Friday, April 27, 2012
Let Sleeping Ghosts Lie: The Innkeepers (2011)
I’ve been lucky enough to find two deliciously chilling stories of specters from the very same year! 2011 has been kind enough to give us The Awakening (the film I reviewed in my last post), and The Innkeepers.
The latter comes to us from fledgling horror director Ti West, who is best known for his 2009 picture House of the Devil. If you have not seen House of the Devil, you simply must! But that is a topic that would stem an article of its own (go watch it, it’s on Netflix!).
Now we all know that hotels are creepy as hell, we can thank Stephen King for that (thanks, Steve), and the Yankee Pedlar Inn is no exception. And nothing is creepier than an empty hotel, and this particular one is pretty near hollow—most of the rooms stripped of all furniture—for it is the hotel’s final weekend open.
As the film starts out, the building is occupied by only a few souls. There are the two young staff members—the adorable and quirky Claire (played by Sara Paxton, who has acted in such cinematic achievements as Shark Night and the Last House on the Left remake), and the snarky and dorky Luke (Pat Healy). And there are the three occupants—a mother and her child (who Luke affectionately refers to as “that bitch and her kid”) and an aging actress past her prime in town for a convention (Kelly McGillis).
The ghost in question is that of Madeline O’Malley, who was once a guest at the inn and believed to have hung herself there, her body then stowed in the basement by the original owners to avoid bad press.
As night descends Claire is left alone after Luke goes to seek some shut-eye in one of the empty rooms.
Out of boredom and curiosity Claire picks up the EVP recorder (for those of you who aren’t ghost nerds like me, that stands for Electronic Voice Phenomena) that Luke has left for his ghost hunting and makes her way from room to room, trying to pick up the disembodied voice of Madeline O’Malley.
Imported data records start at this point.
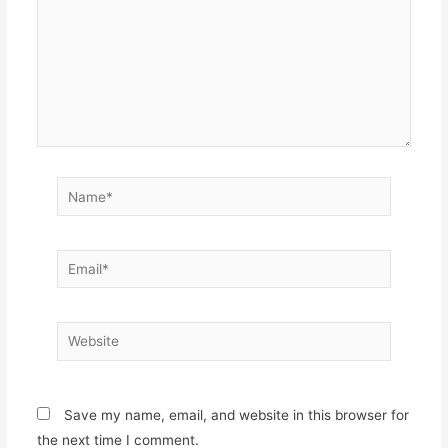
Name*
Email*
Website
Save my name, email, and website in this browser for
the next time I comment.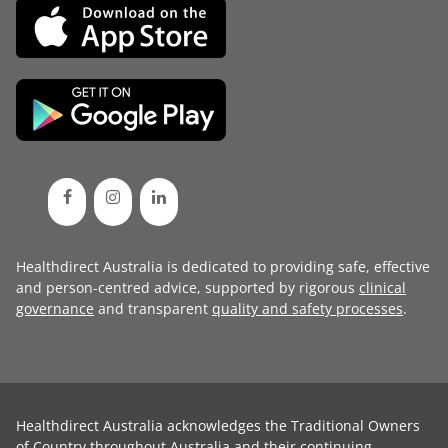
Healthdirect Australia is dedicated to providing safe, effective
and person-centred advice, supported by rigorous
clinical
governance
and transparent
quality and safety processes
.
Healthdirect Australia acknowledges the Traditional Owners
of Country throughout Australia and their continuing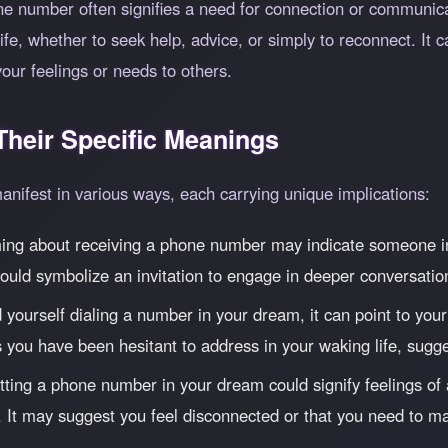
 number often signifies a need for connection or communicat
e, whether to seek help, advice, or simply to reconnect. It ca
our feelings or needs to others.
heir Specific Meanings
ifest in various ways, each carrying unique implications:
g about receiving a phone number may indicate someone in yo
ould symbolize an invitation to engage in deeper conversatio
d yourself dialing a number in your dream, it can point to y
 you have been hesitant to address in your waking life, sugges
ting a phone number in your dream could signify feelings of a
 It may suggest you feel disconnected or that you need to ma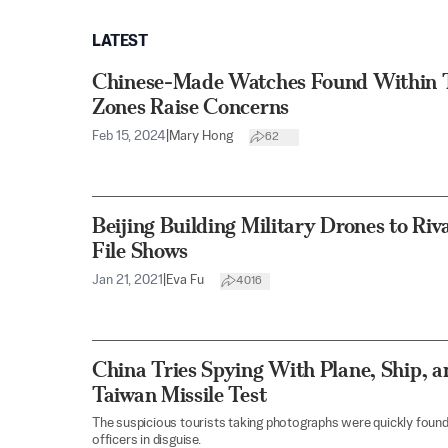
LATEST
Chinese-Made Watches Found Within T
Zones Raise Concerns
Feb 15, 2024
|
Mary Hong
62
Beijing Building Military Drones to Riv
File Shows
Jan 21, 2021
|
Eva Fu
4016
China Tries Spying With Plane, Ship, a
Taiwan Missile Test
The suspicious tourists taking photographs were quickly found
officers in disguise.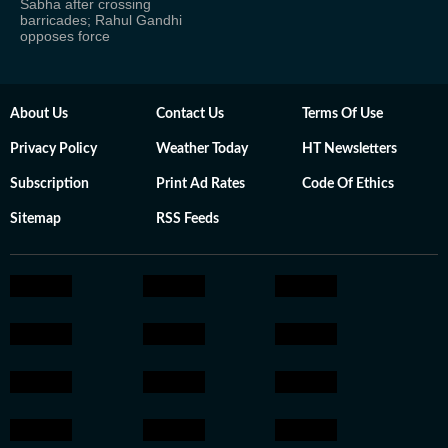
Sabha after crossing
barricades; Rahul Gandhi
opposes force
About Us
Contact Us
Terms Of Use
Privacy Policy
Weather Today
HT Newsletters
Subscription
Print Ad Rates
Code Of Ethics
Sitemap
RSS Feeds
The darkness and the silence of the hotel causes Claire to become tense and alert to every small sound, but little actually happens except for some mysterious knocks and rattles and the gentle tinkering of a piano.
As she becomes overwhelmed by her experiences, she receives some unexpected help from Lee Rease-Jones, the retired actress who is residing in the hotel. Lee reveals that the convention she is in town for is a gathering of psychics and healers, and that she herself is a medium. She says that she can help Claire come in contact with Madeline O’Malley through means of her pendulum, her psychic tool of choice.
She does indeed get the ghost on the line, and manages to provide Claire with one important piece of advice—don’t go in the basement.
The next morning, a final guest checks in; a strange old man who insists that he have room 353, even if he has to sleep in it without any furniture, for that room has already been stripped in preparation for the hotel’s closing.
Later on the staff prepares for another long night of boredom by cracking open some beers and going on another EVP hunt. Silly drunk Claire suggests that they investigate the basement (you know, the place where she isn’t supposed to go), and as things get downright spooky, Luke becomes overcome with fear and flees the hotel, leaving Claire alone with the two remaining guests, and whatever ghosts are present as well.
Here’s what I can tell you: Luke isn’t the paranormal expert he claims to be, Lee knows something that she isn’t telling anyone, the man in room 353 has picked his room for a very specific purpose, and Claire is in some serious trouble.
I must say, though, I am really into this Ti West guy. House of the Devil was crazy amazing and that movie and this one show how stylish and clever of a director he is. He loves to start off with a steady-paced story and then—BOOM! Lay the scares on you all at once. It does have a good effect—that is, if you’re into having heart attacks—and I think his ideas are very original.
The characters in The Innkeepers all have a very natural feel to them, particularly Claire and Luke. Their close friendship and sarcastic sense of humor make them very realistic and believable, and they generally seem like fun people to pass the hours with. Okay, maybe not Luke, he’s kind of a prick. But I would definitely be down to hang out with the creepy old man in room 353 or Madeline O’Malley.
I’m ceasing to make sense now, but you should give this film a chance, it may not have enough action to keep your interest sparked, but one thing I must ask is that you keep an eye out for Ti West. He seems to be a very promising young horror director with good ideas and great style, and hopefully he will keep pumping out films that are worthy of the genre. It seems we should see more of him around Halloween this year—I believe he is contributing to a horror anthology film called V/H/S. Sounds interesting enough.